** Goal of the exercise **
Repeat only these lines, exactly: the first line of the data, the line containing "ist die YP-Messe?", and every line between them. Pictures stay out.
***** The data *****
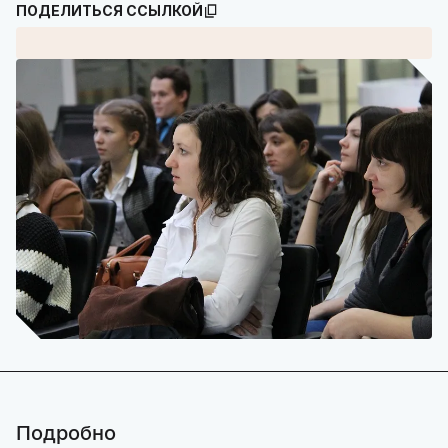
ПОДЕЛИТЬСЯ ССЫЛКОЙ
Подробно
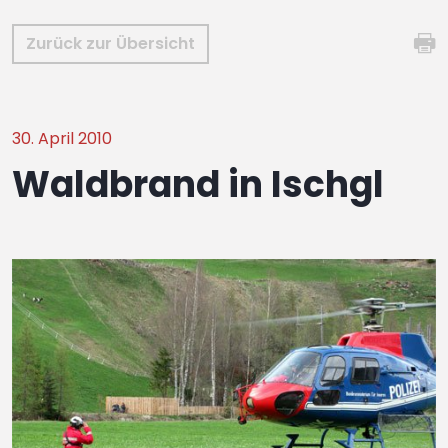
Zurück zur Übersicht
30. April 2010
Waldbrand in Ischgl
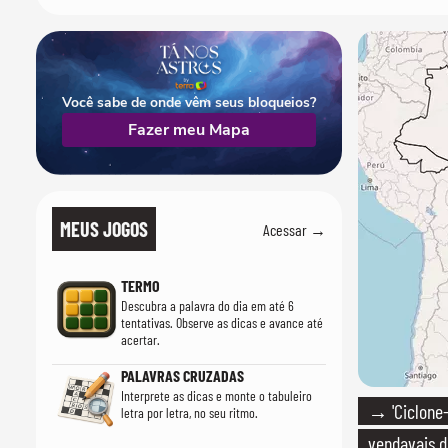
Você sabe de onde vêm seus bloqueios?
Fazer meu Mapa
MEUS JOGOS
Acessar →
TERMO
Descubra a palavra do dia em até 6
tentativas. Observe as dicas e avance até
acertar.
PALAVRAS CRUZADAS
Interprete as dicas e monte o tabuleiro
→ 'Ciclone
letra por letra, no seu ritmo.
vendavais d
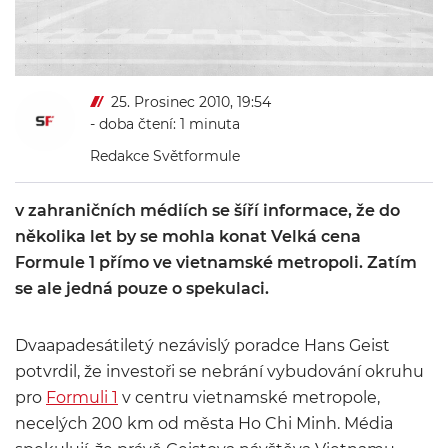
25. Prosinec 2010, 19:54
- doba čtení: 1 minuta
Redakce Světformule
v zahraničních médiích se šíří informace, že do
několika let by se mohla konat Velká cena
Formule 1 přímo ve vietnamské metropoli. Zatím
se ale jedná pouze o spekulaci.
Dvaapadesátiletý nezávislý poradce
Hans
Geist
potvrdil, že investoři se nebrání vybudování okruhu
pro
Formuli 1
v centru vietnamské metropole,
necelých 200 km od města
Ho
Chi
Minh. Média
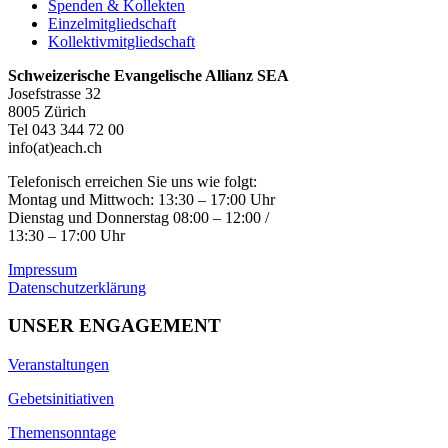
Spenden & Kollekten
Einzelmitgliedschaft
Kollektivmitgliedschaft
Schweizerische Evangelische Allianz SEA
Josefstrasse 32
8005 Zürich
Tel 043 344 72 00
info(at)each.ch
Telefonisch erreichen Sie uns wie folgt:
Montag und Mittwoch: 13:30 – 17:00 Uhr
Dienstag und Donnerstag 08:00 – 12:00 /
13:30 – 17:00 Uhr
Impressum
Datenschutzerklärung
UNSER ENGAGEMENT
Veranstaltungen
Gebetsinitiativen
Themensonntage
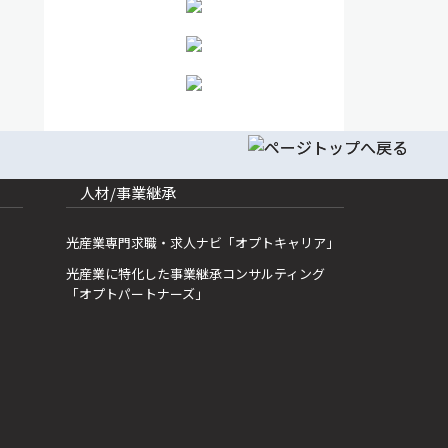
人材/事業継承
光産業専門求職・求人ナビ「オプトキャリア」
光産業に特化した事業継承コンサルティング
「オプトパートナーズ」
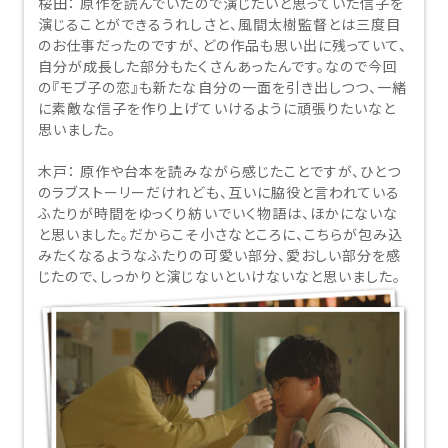
桜田：
原作を読んでいたので演じたいと思っていた信子を
演じることができるうれしさと、風間太樹監督とは三度目
のお仕事だったのですが、どの作品も思い出に残っていて、
自分が成長した部分もたくさんあったんです。なので今回
の『モブ子の恋』も新たな自分の一面を引き出しつつ、一緒
に素敵な信子を作り上げていけるように頑張りたいなと
思いました。
木戸：
原作や台本を読みながら感じたことですが、ひとつ
のラブストーリーだけれども、互いに脇役と言われている
ふたりが時間をゆっくり紡いでいく物語は、ほかにないな
と思いました。だからこそ小さなところに、こちらが包み込
みたくなるようなふたりの可愛い部分、愛おしい部分を感
じたので、しっかりと演じないといけないなと思いました。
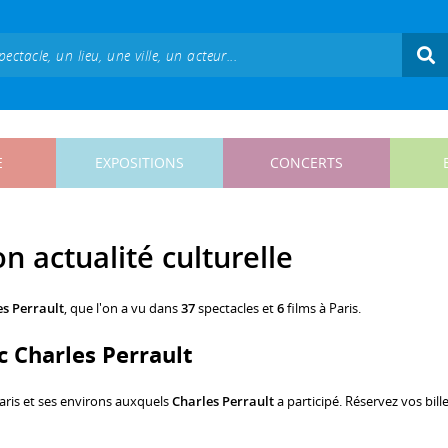
E
EXPOSITIONS
CONCERTS
on actualité culturelle
es Perrault
, que l'on a vu dans
37
spectacles et
6
films à Paris.
ec Charles Perrault
aris et ses environs auxquels
Charles Perrault
a participé. Réservez vos bill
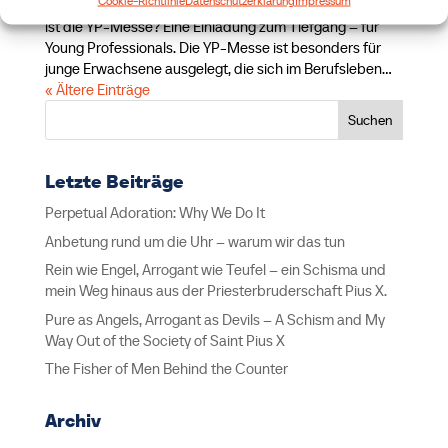
Sehnsucht nach Mehr Tag & Zeit Sonntag um 18:30 Was
ist die YP-Messe? Eine Einladung zum Tiefgang – für
Young Professionals. Die YP-Messe ist besonders für
junge Erwachsene ausgelegt, die sich im Berufsleben...
« Ältere Einträge
Suchen
Letzte Beiträge
Perpetual Adoration: Why We Do It
Anbetung rund um die Uhr – warum wir das tun
Rein wie Engel, Arrogant wie Teufel – ein Schisma und
mein Weg hinaus aus der Priesterbruderschaft Pius X.
Pure as Angels, Arrogant as Devils – A Schism and My
Way Out of the Society of Saint Pius X
The Fisher of Men Behind the Counter
Archiv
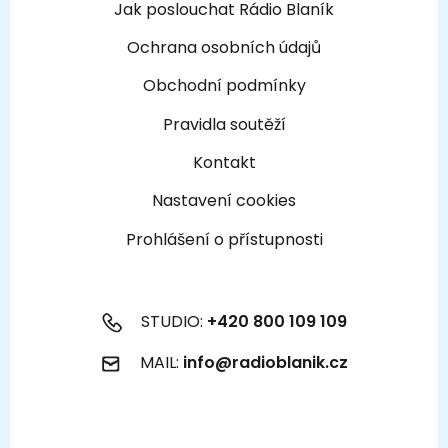
Jak poslouchat Rádio Blaník
Ochrana osobních údajů
Obchodní podmínky
Pravidla soutěží
Kontakt
Nastavení cookies
Prohlášení o přístupnosti
STUDIO:
+420 800 109 109
MAIL:
info@radioblanik.cz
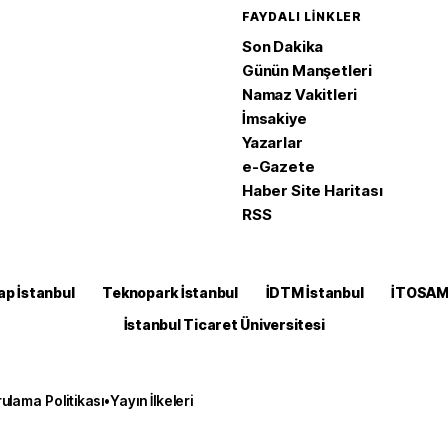
FAYDALI LINKLER
Son Dakika
Günün Manşetleri
Namaz Vakitleri
İmsakiye
Yazarlar
e-Gazete
Haber Site Haritası
RSS
ap İstanbul
Teknopark İstanbul
İDTM İstanbul
İTOSA
İstanbul Ticaret Üniversitesi
ulama Politikası
•
Yayın İlkeleri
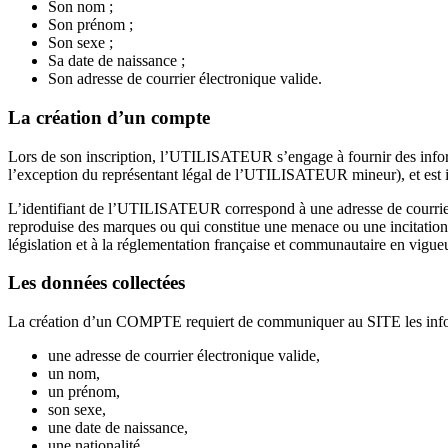
Son nom ;
Son prénom ;
Son sexe ;
Sa date de naissance ;
Son adresse de courrier électronique valide.
La création d’un compte
Lors de son inscription, l’UTILISATEUR s’engage à fournir des informat
l’exception du représentant légal de l’UTILISATEUR mineur), et est i
L’identifiant de l’UTILISATEUR correspond à une adresse de courrier éle
reproduise des marques ou qui constitue une menace ou une incitation à
législation et à la réglementation française et communautaire en vigueu
Les données collectées
La création d’un COMPTE requiert de communiquer au SITE les infor
une adresse de courrier électronique valide,
un nom,
un prénom,
son sexe,
une date de naissance,
une nationalité.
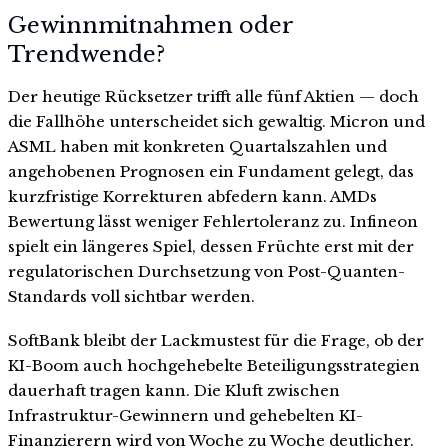
Gewinnmitnahmen oder
Trendwende?
Der heutige Rücksetzer trifft alle fünf Aktien — doch
die Fallhöhe unterscheidet sich gewaltig. Micron und
ASML haben mit konkreten Quartalszahlen und
angehobenen Prognosen ein Fundament gelegt, das
kurzfristige Korrekturen abfedern kann. AMDs
Bewertung lässt weniger Fehlertoleranz zu. Infineon
spielt ein längeres Spiel, dessen Früchte erst mit der
regulatorischen Durchsetzung von Post-Quanten-
Standards voll sichtbar werden.
SoftBank bleibt der Lackmustest für die Frage, ob der
KI-Boom auch hochgehebelte Beteiligungsstrategien
dauerhaft tragen kann. Die Kluft zwischen
Infrastruktur-Gewinnern und gehebelten KI-
Finanzierern wird von Woche zu Woche deutlicher.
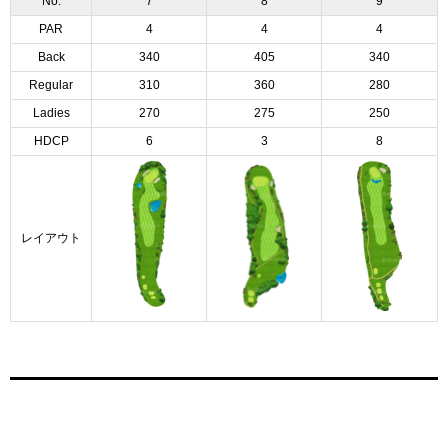
No.
7
8
9
PAR
4
4
4
Back
340
405
340
Regular
310
360
280
Ladies
270
275
250
HDCP
6
3
8
レイアウト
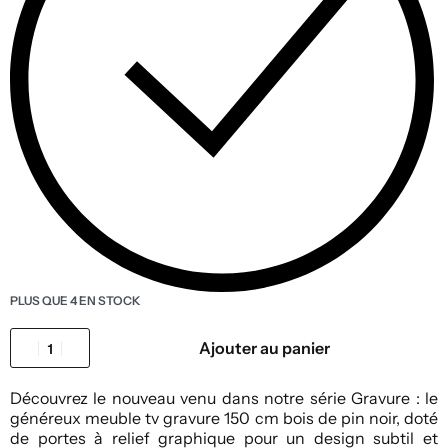
PLUS QUE 4 EN STOCK
Ajouter au panier
Découvrez le nouveau venu dans notre série Gravure : le
généreux meuble tv gravure 150 cm bois de pin noir, doté
de portes à relief graphique pour un design subtil et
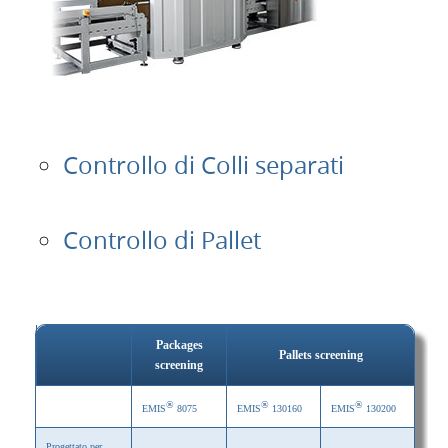
Controllo di Colli separati
Controllo di Pallet
Packages
Pallets screening
screening
®
®
®
EMIS
8075
EMIS
130160
EMIS
130200
Progettato per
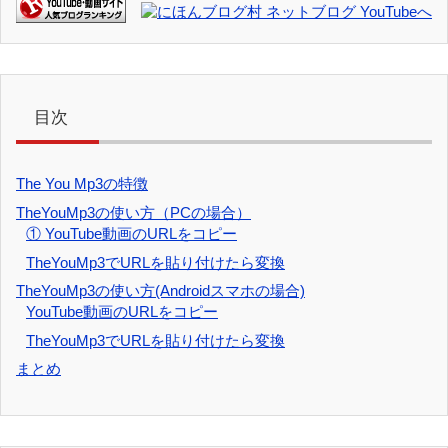
目次
The You Mp3の特徴
TheYouMp3の使い方（PCの場合）
① YouTube動画のURLをコピー
TheYouMp3でURLを貼り付けたら変換
TheYouMp3の使い方(Androidスマホの場合)
YouTube動画のURLをコピー
TheYouMp3でURLを貼り付けたら変換
まとめ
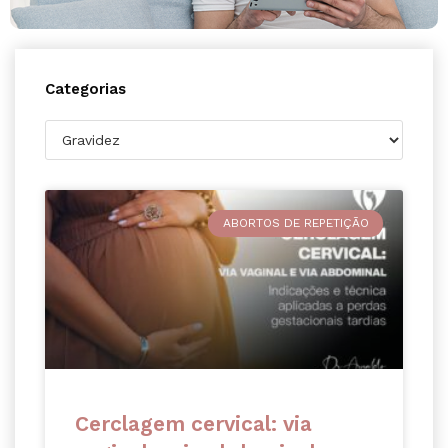
Categorias
ABORTOS DE REPETIÇÃO
Cerclagem cervical: via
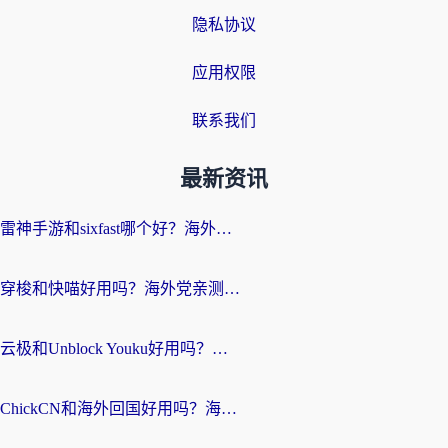
隐私协议
应用权限
联系我们
最新资讯
雷神手游和sixfast哪个好？海外党亲测3款回国加速器，教你选对不踩坑
穿梭和快喵好用吗？海外党亲测：小众加速器对比+番茄加速器深度体验
云极和Unblock Youku好用吗？海外党亲测+2026回国加速器避坑指南
ChickCN和海外回国好用吗？海外党2026亲测：从手游到影音，选对加速器的3个关键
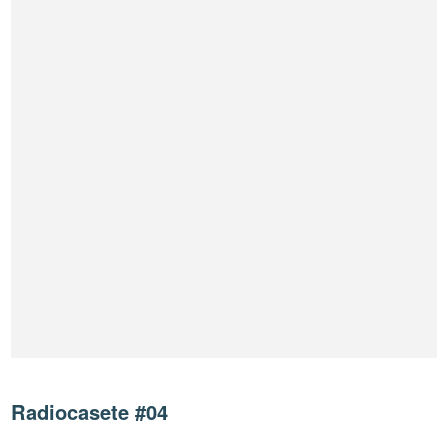
Radiocasete #04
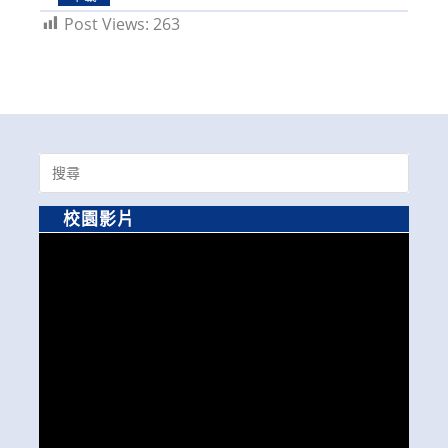
Post Views:
263
Search
for:
校園影片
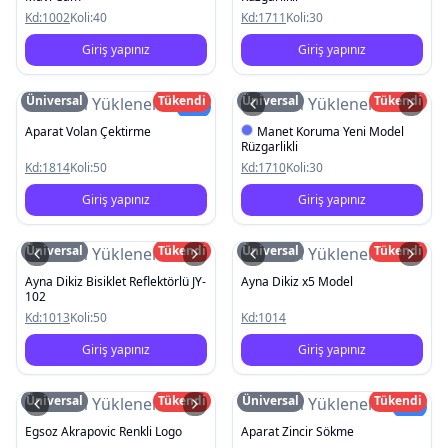
Kd:
1002
Koli:
40
Kd:
1711
Koli:
30
Giriş yapınız
Giriş yapınız
Üniversal
Tükendi
Üniversal
Tükendi
Resim Yüklenemedi
Resim Yüklenemedi
Yeni
Aparat Volan Çektirme
Manet Koruma Yeni Model
Rüzgarlikli
Kd:
1814
Koli:
50
Kd:
1710
Koli:
30
Giriş yapınız
Giriş yapınız
Üniversal
Tükendi
Üniversal
Tükendi
Resim Yüklenemedi
Resim Yüklenemedi
Ayna Dikiz Bisiklet Reflektörlü JY-
Ayna Dikiz x5 Model
102
Kd:
1013
Koli:
50
Kd:
1014
Giriş yapınız
Giriş yapınız
Üniversal
Tükendi
Üniversal
Tükendi
Resim Yüklenemedi
Resim Yüklenemedi
Yeni
Egsoz Akrapovic Renkli Logo
Aparat Zincir Sökme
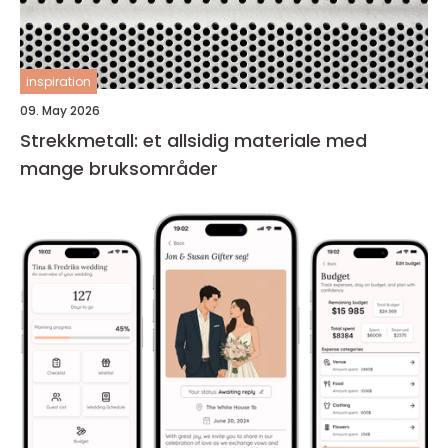
inspiration
09. May 2026
Strekkmetall: et allsidig materiale med
mange bruksområder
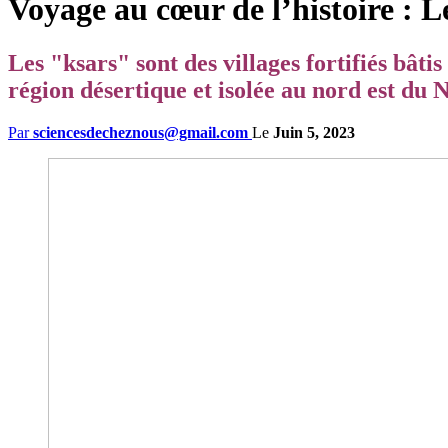
Voyage au cœur de l’histoire : L
Les "ksars" sont des villages fortifiés bâtis
région désertique et isolée au nord est du
Par
sciencesdecheznous@gmail.com
Le
Juin 5, 2023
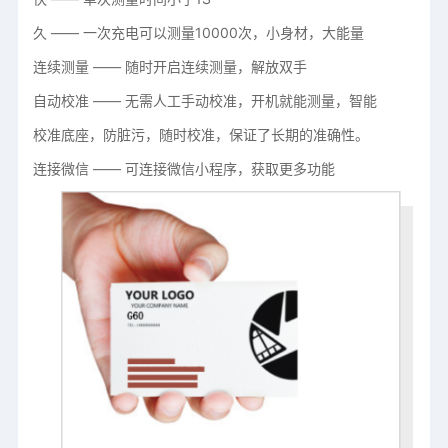
久 —— 一次充电可以测量10000次，小身材，大能量
连续测量 —— 随时开启连续测量，解放双手
自动校准 —— 无需人工手动校准，开机就能测量，智能
校准底座，防脏污，随时校准，保证了长期的准确性。
连接微信 —— 可连接微信小程序，获取更多功能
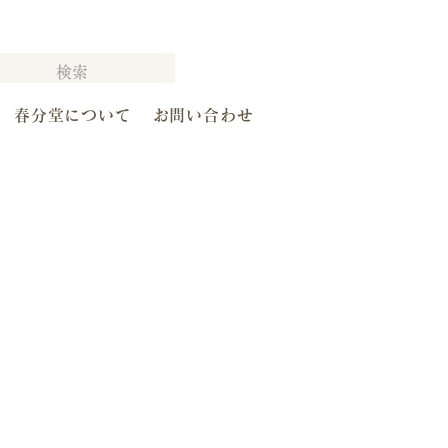
春分堂について
お問い合わせ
*****
** Task result **
ПОДЕЛИТЬСЯ ССЫЛКОЙ
Подробно
Zurück zur Übersicht
30. April 2010
Waldbrand in Ischgl
Você sabe de onde vêm seus bloqueios?
Fazer meu Mapa
MEUS JOGOS
Acessar →
TERMO
Descubra a palavra do dia em até 6
tentativas. Observe as dicas e avance até
acertar.
PALAVRAS CRUZADAS
Interprete as dicas e monte o tabuleiro
→ 'Ciclone
letra por letra, no seu ritmo.
vendavais d
25. Prosinec 2010, 19:54
- doba čtení: 1 minuta
Redakce Světformule
v zahraničních médiích se šíří informace, že do
několika let by se mohla konat Velká cena
Formule 1 přímo ve vietnamské metropoli. Zatím
se ale jedná pouze o spekulaci.
Dvaapadesátiletý nezávislý poradce
Hans
Geist
potvrdil, že investoři se nebrání vybudování okruhu
pro
Formuli 1
v centru vietnamské metropole,
necelých 200 km od města
Ho
Chi
Minh. Média
Spenden & Kollekten
Einzelmitgliedschaft
Kollektivmitgliedschaft
Schweizerische Evangelische Allianz SEA
Josefstrasse 32
8005 Zürich
Tel 043 344 72 00
info(at)each.ch
Telefonisch erreichen Sie uns wie folgt:
Montag und Mittwoch: 13:30 – 17:00 Uhr
Dienstag und Donnerstag 08:00 – 12:00 /
13:30 – 17:00 Uhr
Impressum
Datenschutzerklärung
UNSER ENGAGEMENT
Veranstaltungen
Gebetsinitiativen
Themensonntage
人材/事業継承
光産業専門求職・求人ナビ「オプトキャリア」
光産業に特化した事業継承コンサルティング
「オプトパートナーズ」
桜田：
原作を読んでいたので演じたいと思っていた信子を
演じることができるうれしさと、風間太樹監督とは三度目
のお仕事だったのですが、どの作品も思い出に残っていて、
自分が成長した部分もたくさんあったんです。なので今回
の『モブ子の恋』も新たな自分の一面を引き出しつつ、一緒
に素敵な信子を作り上げていけるように頑張りたいなと
思いました。
木戸：
原作や台本を読みながら感じたことですが、ひとつ
のラブストーリーだけれども、互いに脇役と言われている
ふたりが時間をゆっくり紡いでいく物語は、ほかにないな
と思いました。だからこそ小さなところに、こちらが包み込
みたくなるようなふたりの可愛い部分、愛おしい部分を感
じたので、しっかりと演じないといけないなと思いました。
E
EXPOSITIONS
CONCERTS
on actualité culturelle
es Perrault
, que l'on a vu dans
37
spectacles et
6
films à Paris.
ec Charles Perrault
aris et ses environs auxquels
Charles Perrault
a participé. Réservez vos bill
Sehnsucht nach Mehr Tag & Zeit Sonntag um 18:30 Was
ist die YP-Messe? Eine Einladung zum Tiefgang – für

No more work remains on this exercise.